We had always thought when Christy was talking about the man who saved her, it was the man from the rescue squad who had pulled her from the water. She had stepped away briefly from behind us and the next thing we knew, she had fallen through the ice covering the pond. We heard a quick scream and the sound of her crashing through the ice.
It all seemed like a blur from there on. I remembered pushing our small fishing boat across the ice to the spot where she went under: trying to break the ice away: calling her name: the rescue squad arriving with their boats and divers: and someone pulling me out of the water and back to the shore: half-frozen and exhausted.
And after what seemed like days, but was actually about a total of fifty minutes, one of the divers yelled out, “ I’ve got her.” Then came the ride to the hospital and the waiting.
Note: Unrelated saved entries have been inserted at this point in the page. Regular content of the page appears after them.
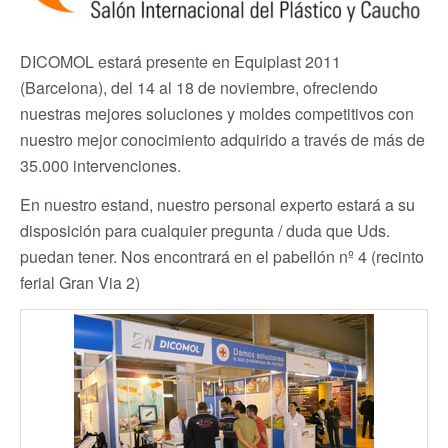
DICOMOL estará presente en Equiplast 2011
(Barcelona), del 14 al 18 de noviembre, ofreciendo
nuestras mejores soluciones y moldes competitivos con
nuestro mejor conocimiento adquirido a través de más de
35.000 intervenciones.
En nuestro estand, nuestro personal experto estará a su
disposición para cualquier pregunta / duda que Uds.
puedan tener. Nos encontrará en el pabellón nº 4 (recinto
ferial Gran Via 2)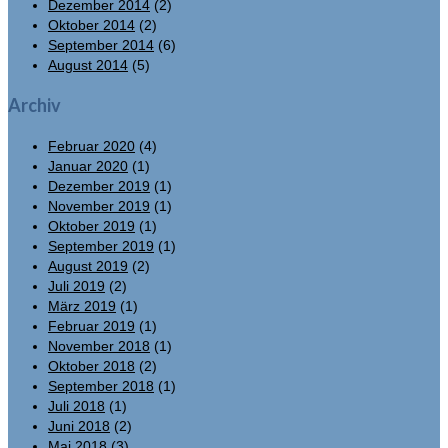
Dezember 2014
(2)
Oktober 2014
(2)
September 2014
(6)
August 2014
(5)
Archiv
Februar 2020
(4)
Januar 2020
(1)
Dezember 2019
(1)
November 2019
(1)
Oktober 2019
(1)
September 2019
(1)
August 2019
(2)
Juli 2019
(2)
März 2019
(1)
Februar 2019
(1)
November 2018
(1)
Oktober 2018
(2)
September 2018
(1)
Juli 2018
(1)
Juni 2018
(2)
Mai 2018
(3)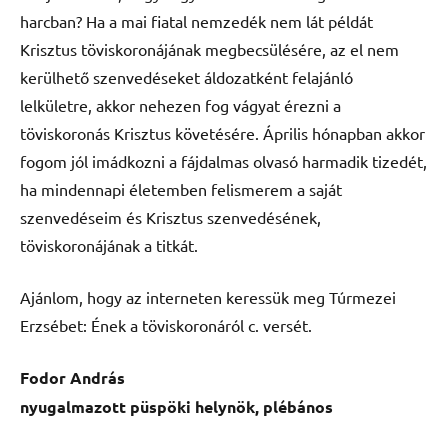
harcban? Ha a mai fiatal nemzedék nem lát példát
Krisztus töviskoronájának megbecsülésére, az el nem
kerülhető szenvedéseket áldozatként felajánló
lelkületre, akkor nehezen fog vágyat érezni a
töviskoronás Krisztus követésére. Április hónapban akkor
fogom jól imádkozni a fájdalmas olvasó harmadik tizedét,
ha mindennapi életemben felismerem a saját
szenvedéseim és Krisztus szenvedésének,
töviskoronájának a titkát.
Ajánlom, hogy az interneten keressük meg Túrmezei
Erzsébet: Ének a töviskoronáról c. versét.
Fodor András
nyugalmazott püspöki helynök, plébános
But with all said and done the doctors had told us – in shock – they could not believe how she had revived and was asking for us. They said it was a miracle, people praying and all that stuff. Yeah, I thought, I wasn’t into the miracle and God and church thing. They did keep her for three days for observation.
That was almost a year ago, and each time she talks about it she mentions the man with her under the water. I would always think Bob Couch, the diver and family friend who had located her trapped beneath the ice.
But today we had finally given in to Bob and his wife’s never ending invitations to church. “ You’ve got a lot to be thankful for.” Love to have a nickel for every time I’d heard him say that. Oh well, let’s go to Easter service and get it over with.
As we entered the church Christy began to began to jump up and point to the front of the church excitedly. “ There He is daddy, there’s a picture of the man who was with me under the water. He kept telling me He would take care of me and everything was going to be all right. That’s Him; that’s Him."
By this time everybody’s eyes were fixed on us. It was more than I could stand; these past few months of all the questions about God pushing at my heart and my mind. I found myself running to the altar and accepting Him, the man who had saved my daughter, Jesus the Christ. Needless to say that was an Easter service that church won’t soon forget.
It is good, knowing the power of His resurrection.